This article is part of the supplement: Genetic Analysis Workshop 17: Unraveling Human Exome Data
Propensity score analysis in the Genetic Analysis Workshop 17 simulated data set on independent individuals
1 Department of Psychiatry, David Geffen School of Medicine, University of California, Los Angeles, 695 Charles E. Young Drive South, Los Angeles, CA 90095-1761, USA
2 Department of Human Genetics, David Geffen School of Medicine, University of California, Los Angeles, 695 Charles E. Young Drive South, Box 708822, Los Angeles, CA 90095-7088, USA
BMC Proceedings 2011, 5(Suppl 9):S71 doi:10.1186/1753-6561-5-S9-S71Published: 29 November 2011
Genetic Analysis Workshop 17 provided simulated phenotypes and exome sequence data for 697 independent individuals (209 case subjects and 488 control subjects). The disease liability in these data was influenced by multiple quantitative traits. We addressed the lack of statistical power in this small data set by limiting the genomic variants included in the study to those with potential disease-causing effect, thereby reducing the problem of multiple testing. After this adjustment, we could readily detect two common variants that were strongly associated with the quantitative trait Q1 (C13S523 and C13S522). However, we found no significant associations with the affected status or with any of the other quantitative traits, and the relationship between disease status and genomic variants remained obscure.
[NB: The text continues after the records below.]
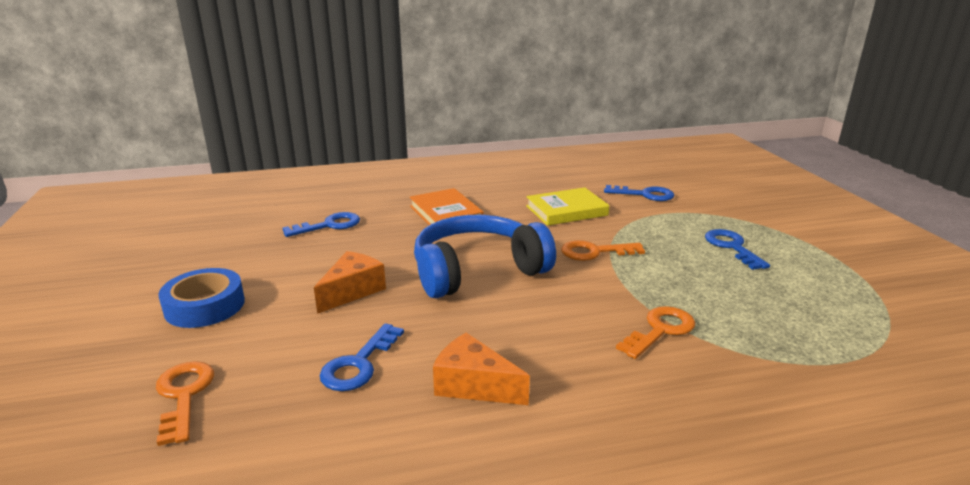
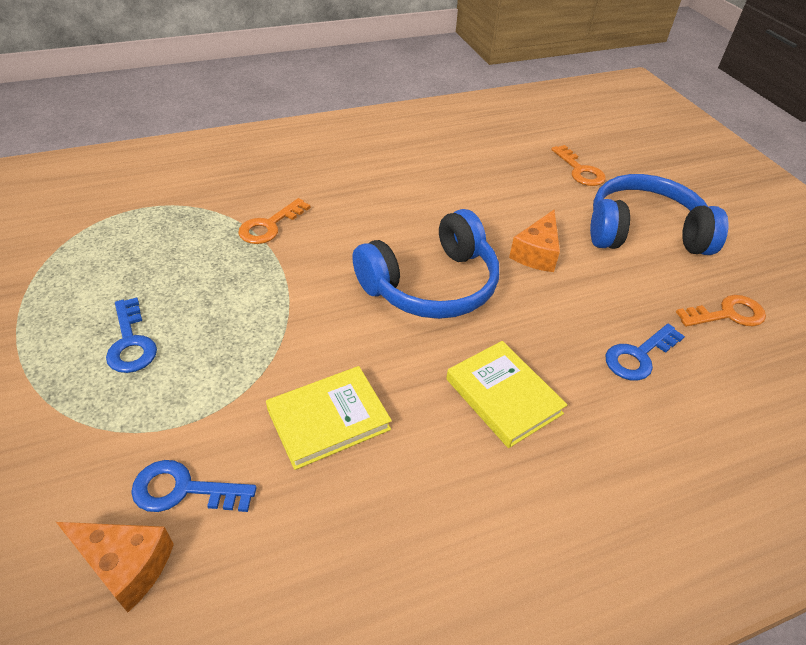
camera: 170 degrees right, 20 degrees up
(205, 306) = (644, 232): blue tape -> blue headphones
(359, 364) = (489, 192): blue key -> none
(446, 214) = (503, 396): orange book -> yellow book
(474, 385) = (408, 182): orange cheese -> orange cheese (125, 565)
(594, 252) = (304, 322): orange key -> orange key (727, 314)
To address the challenge of the multivariate phenotype, we used propensity scores to combine covariates with genetic risk factors into a single risk factor and created a new phenotype variable, the probability of being affected given the covariates. Using the propensity score as a quantitative trait in the case-control analysis, we again could identify the two common single-nucleotide polymorphisms (C13S523 and C13S522). In addition, this analysis captured the correlation between Q1 and the affected status and reduced the problem of multiple testing. Although the propensity score was useful for capturing and clarifying the genetic contributions of common variants to the disease phenotype and the mediating role of the quantitative trait Q1, the analysis did not increase power to detect rare variants.